John Preston

Winning words

If you want to see what an ambivalent attitude we have towards rhetoric, you have only to look at the speeches of Barack Obama. Before Obama became President, when he was out on the stump, there was no holding him back rhetorically: he soared, he swooped, he lifted his eyes to the hills and found all kinds of inspiring imagery there.

But the moment he took office something strange happened. All that silver-tongued stuff dropped away and instead he started sounding as if two trucks had collided in his mouth. The message was plain: rhetoric is for the posters, for the promissory notes. When it comes to actually doing the job, there’s no place for it.
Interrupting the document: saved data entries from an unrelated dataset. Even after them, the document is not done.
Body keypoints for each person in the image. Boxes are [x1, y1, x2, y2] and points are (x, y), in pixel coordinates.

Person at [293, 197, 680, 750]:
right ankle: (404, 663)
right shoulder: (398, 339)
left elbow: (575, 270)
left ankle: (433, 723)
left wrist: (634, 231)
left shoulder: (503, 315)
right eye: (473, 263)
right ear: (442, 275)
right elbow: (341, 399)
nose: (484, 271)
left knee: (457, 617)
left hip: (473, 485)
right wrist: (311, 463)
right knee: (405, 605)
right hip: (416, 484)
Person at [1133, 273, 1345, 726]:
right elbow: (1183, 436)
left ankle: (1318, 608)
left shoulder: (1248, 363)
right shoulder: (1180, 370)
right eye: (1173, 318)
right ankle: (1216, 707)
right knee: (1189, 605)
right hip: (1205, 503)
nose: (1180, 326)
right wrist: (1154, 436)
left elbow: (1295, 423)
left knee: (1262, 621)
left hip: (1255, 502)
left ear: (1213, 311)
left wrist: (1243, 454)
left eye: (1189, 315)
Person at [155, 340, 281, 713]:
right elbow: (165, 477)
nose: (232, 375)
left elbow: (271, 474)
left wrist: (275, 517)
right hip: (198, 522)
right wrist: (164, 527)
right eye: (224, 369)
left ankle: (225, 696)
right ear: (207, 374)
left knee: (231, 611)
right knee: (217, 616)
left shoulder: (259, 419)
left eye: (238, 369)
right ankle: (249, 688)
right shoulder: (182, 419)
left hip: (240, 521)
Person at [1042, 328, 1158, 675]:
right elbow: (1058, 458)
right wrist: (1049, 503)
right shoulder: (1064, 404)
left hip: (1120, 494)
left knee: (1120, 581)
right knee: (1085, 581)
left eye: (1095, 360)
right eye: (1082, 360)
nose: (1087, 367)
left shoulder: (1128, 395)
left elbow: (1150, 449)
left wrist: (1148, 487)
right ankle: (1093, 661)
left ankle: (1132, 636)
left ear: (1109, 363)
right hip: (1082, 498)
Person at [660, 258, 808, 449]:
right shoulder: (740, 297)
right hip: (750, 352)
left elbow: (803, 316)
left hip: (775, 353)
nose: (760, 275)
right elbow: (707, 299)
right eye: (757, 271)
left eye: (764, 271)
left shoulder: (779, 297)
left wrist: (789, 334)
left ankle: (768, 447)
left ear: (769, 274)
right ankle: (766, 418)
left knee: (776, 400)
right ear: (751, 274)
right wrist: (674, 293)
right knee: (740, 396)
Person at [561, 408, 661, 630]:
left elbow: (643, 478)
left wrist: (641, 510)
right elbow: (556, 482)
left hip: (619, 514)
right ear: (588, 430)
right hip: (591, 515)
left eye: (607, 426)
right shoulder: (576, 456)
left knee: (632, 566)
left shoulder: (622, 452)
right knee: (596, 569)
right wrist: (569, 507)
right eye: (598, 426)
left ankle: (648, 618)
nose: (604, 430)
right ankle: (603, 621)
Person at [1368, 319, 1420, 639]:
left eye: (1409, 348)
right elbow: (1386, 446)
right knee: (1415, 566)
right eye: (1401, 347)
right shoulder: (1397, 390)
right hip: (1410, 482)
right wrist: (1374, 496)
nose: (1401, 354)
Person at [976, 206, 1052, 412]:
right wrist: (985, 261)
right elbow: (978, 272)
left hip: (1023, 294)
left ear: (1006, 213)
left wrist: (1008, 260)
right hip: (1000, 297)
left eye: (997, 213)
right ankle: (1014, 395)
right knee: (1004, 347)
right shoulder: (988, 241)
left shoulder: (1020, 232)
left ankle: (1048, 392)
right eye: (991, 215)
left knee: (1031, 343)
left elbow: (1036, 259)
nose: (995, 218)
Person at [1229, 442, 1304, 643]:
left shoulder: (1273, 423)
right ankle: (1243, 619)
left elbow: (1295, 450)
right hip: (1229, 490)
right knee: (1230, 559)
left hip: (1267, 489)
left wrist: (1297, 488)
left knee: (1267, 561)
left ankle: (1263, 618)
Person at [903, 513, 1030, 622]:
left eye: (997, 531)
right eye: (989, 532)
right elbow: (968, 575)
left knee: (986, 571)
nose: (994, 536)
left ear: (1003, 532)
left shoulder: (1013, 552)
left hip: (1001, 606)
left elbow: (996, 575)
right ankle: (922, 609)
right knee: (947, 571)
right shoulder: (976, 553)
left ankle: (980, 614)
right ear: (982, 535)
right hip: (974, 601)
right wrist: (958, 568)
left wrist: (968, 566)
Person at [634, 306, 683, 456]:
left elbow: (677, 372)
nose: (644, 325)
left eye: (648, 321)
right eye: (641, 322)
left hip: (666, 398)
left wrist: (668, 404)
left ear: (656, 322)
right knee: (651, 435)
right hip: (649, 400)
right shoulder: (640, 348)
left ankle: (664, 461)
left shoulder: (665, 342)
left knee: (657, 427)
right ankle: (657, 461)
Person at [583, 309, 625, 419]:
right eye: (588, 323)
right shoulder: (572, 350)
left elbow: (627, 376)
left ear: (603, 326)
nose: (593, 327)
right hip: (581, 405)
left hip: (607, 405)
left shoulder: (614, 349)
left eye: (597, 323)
However, as Sam Leith shows in this elegant, concise and frequently very funny book, there’s nothing new about regarding rhetoric with suspicion. Plato certainly did, reckoning it was the tool of demagogues and liars. Not that this made the slightest difference — in ancient Athens, almost everyone apart from him was at it. First, they would set out the stall of their argument (ethos), then they would drive it forward (logos), making sure to engage the emotions of the audience as they did so (pathos).

This wasn’t just classical windbaggery: if you didn’t know how to talk, or to persuade, in ancient Athens, then you were always going to find yourself in the kitchen at toga parties. Between 1400 and 1700, around 200 books on rhetoric were published in England. And between 1700 and now? This, I suspect, may well be it.

One of the reasons why the study of rhetoric has fallen out of fashion, Leith believes, is because it’s been stigmatised by its association with the classics. It’s also been shouldered aside by the likes of linguistics, psychology and literary criticism.